Quote verbatim every line in the entries below, from the line containing "Итого за месяц" down to the line containing "Кол-во рабочих дней", with both of those lines included.

Working data —
<<<<

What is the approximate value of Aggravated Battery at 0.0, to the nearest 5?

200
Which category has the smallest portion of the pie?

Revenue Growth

>>>>
<<<<

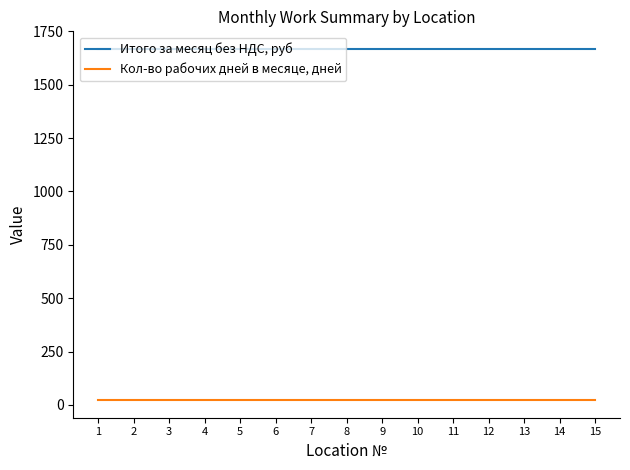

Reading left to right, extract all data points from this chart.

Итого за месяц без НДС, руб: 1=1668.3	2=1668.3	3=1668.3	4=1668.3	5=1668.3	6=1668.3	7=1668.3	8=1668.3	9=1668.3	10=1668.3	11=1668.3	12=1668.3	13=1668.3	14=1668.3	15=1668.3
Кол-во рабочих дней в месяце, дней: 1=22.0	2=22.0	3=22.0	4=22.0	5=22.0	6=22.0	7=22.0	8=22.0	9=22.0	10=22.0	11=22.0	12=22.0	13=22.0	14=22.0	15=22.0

>>>>

Exercise result —
Итого за месяц без НДС, руб: 1=1668.3	2=1668.3	3=1668.3	4=1668.3	5=1668.3	6=1668.3	7=1668.3	8=1668.3	9=1668.3	10=1668.3	11=1668.3	12=1668.3	13=1668.3	14=1668.3	15=1668.3
Кол-во рабочих дней в месяце, дней: 1=22.0	2=22.0	3=22.0	4=22.0	5=22.0	6=22.0	7=22.0	8=22.0	9=22.0	10=22.0	11=22.0	12=22.0	13=22.0	14=22.0	15=22.0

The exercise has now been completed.